Possiamo scegliere la nostra musica finché non esce fuori. Io potevo essere contento di Tutto il mondo è quartiere fino a quando non è uscito. Una volta uscito, il brano è di tutti. Sono gli altri a decidere se verrà glorificato o messo alla gogna. Da questo punto di vista, il potere è molto democratico. Sarà la gente a scegliere, non ho bisogno di dirti che sono migliore degli altri o diverso. Le persone sanno chi sono, devono solo capire se la mia roba fa per loro. Ti spoilero una rima del disco, “Non basta che mi segui, serve che ci credi”. Oggi tutti seguono tutti, però io ho una mia visione. Lo dicevo già nel mio album precedente, nel brano L’alternativa. La mia visione non è cambiata, è solo aggiornata al 2017.

A proposito della nuova versione di te, quindi, in cosa sei cambiato artisticamente? Anzi, riprendo la tua metafora: dove si trova ora quest’ombra?

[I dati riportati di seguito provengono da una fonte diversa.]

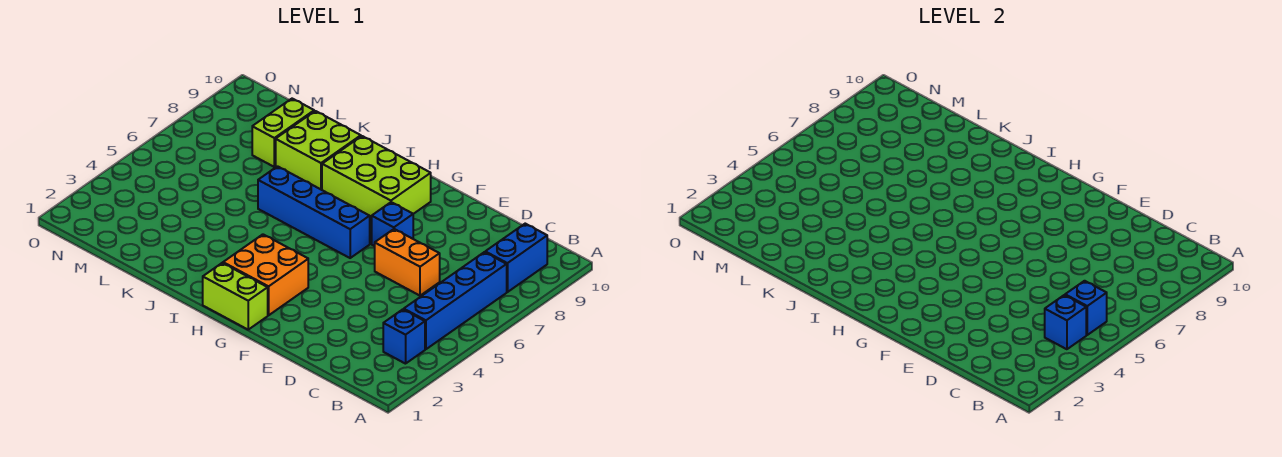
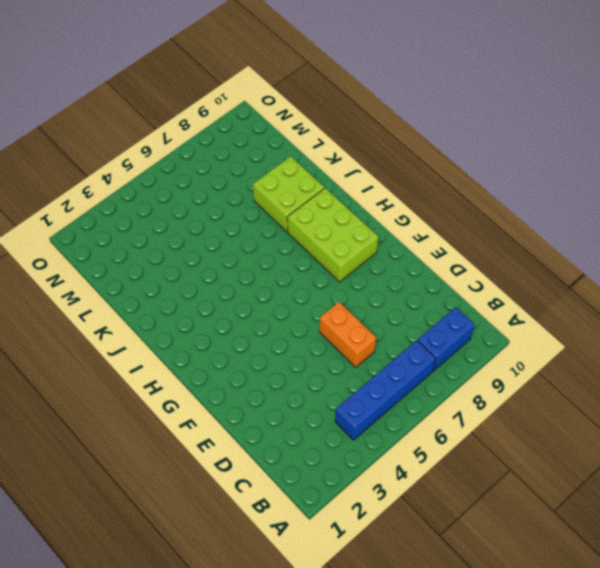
none -> blue 1x1 brick [383,309,425,364]
none -> blue 1x1 brick [372,202,413,246]
none -> lime 1x2 brick [203,263,268,329]

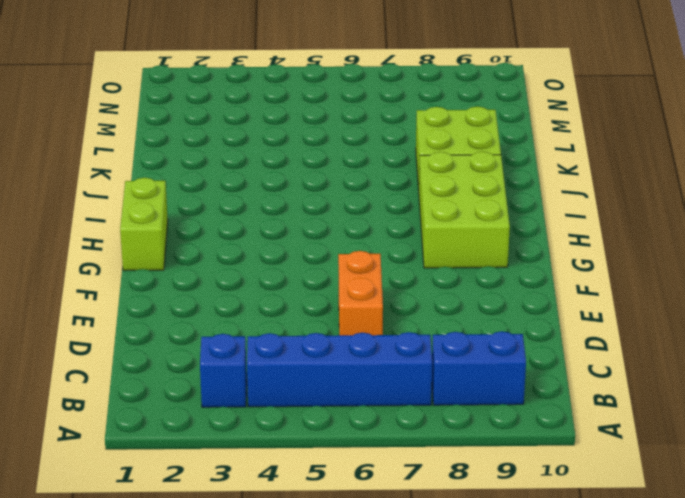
none -> blue 1x1 brick [372,202,413,246]
none -> orange 2x2 brick [223,234,308,315]
none -> blue 1x4 brick [258,166,370,258]

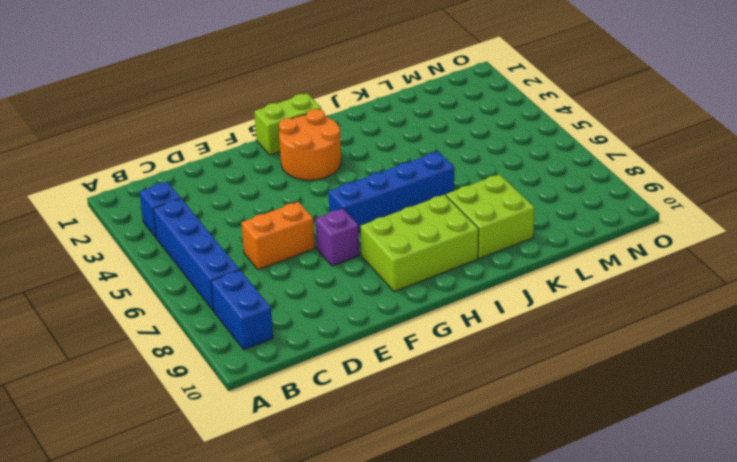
purple 1x1 brick [316,209,359,266] -> blue 1x1 brick [372,202,413,246]
orange 2x2 round brick [279,109,341,180] -> orange 2x2 brick [223,234,308,315]
none -> lime 1x2 brick [252,99,314,167]
none -> blue 1x1 brick [1045,295,1086,349]
none -> blue 1x1 brick [1065,281,1107,335]

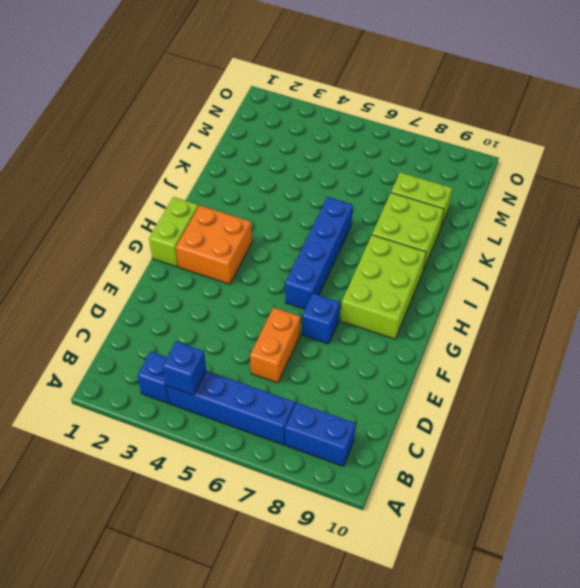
none -> blue 1x1 brick [1065,281,1107,335]

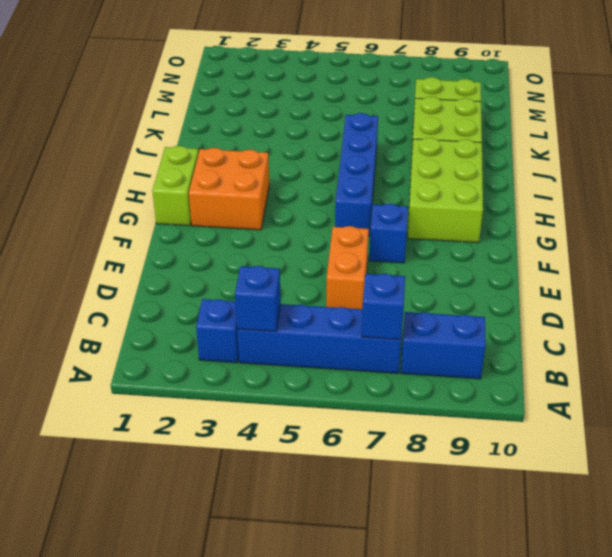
blue 1x1 brick [362,274,405,340] -> blue 1x1 brick moved to [1065,281,1107,335]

Il disco è molto attuale, lo definirei così. Le sonorità sono molto contemporanee, rivisitate in base al mio gusto. A livello di scrittura, ho cercato di superare i miei limiti, di spingermi oltre la mia comfort zone. Ho messo tutto in discussione. A volte sono partito dai testi che avevo già scritto su altre basi, adattandoli a basi completamente diverse. Il pezzo così veniva stravolto e molte canzoni sono nate da una ricerca di questo tipo. Volevo prima capire dove volevo andare musicalmente e adattare il testo a ciò che veniva fuori. Ho avuto per mesi dei testi che non avevano una casa. Alcuni l’hanno trovata, altri la stanno per trovare. Da questo punto di vista, sono cambiato nelle mie sfaccettature. Chi conosce la mia discografia sa che so fare tutto e che ho fatto tutto, anche a livello di sonorità. Ho usato il tanto decantato autotune nel 2010, ma se ora su questo singolo fosse partito l’autotune avrebbero gridato tutti al male. Io non ci sto, questa è musica, devi filtrare te stesso attraverso ciò che sta succedendo, altrimenti è musica con i paraocchi. Questo album rappresenta Ensi nel 2017. Quindi la mia ombra è in avanti. Direi alle 6 (ride, ndr).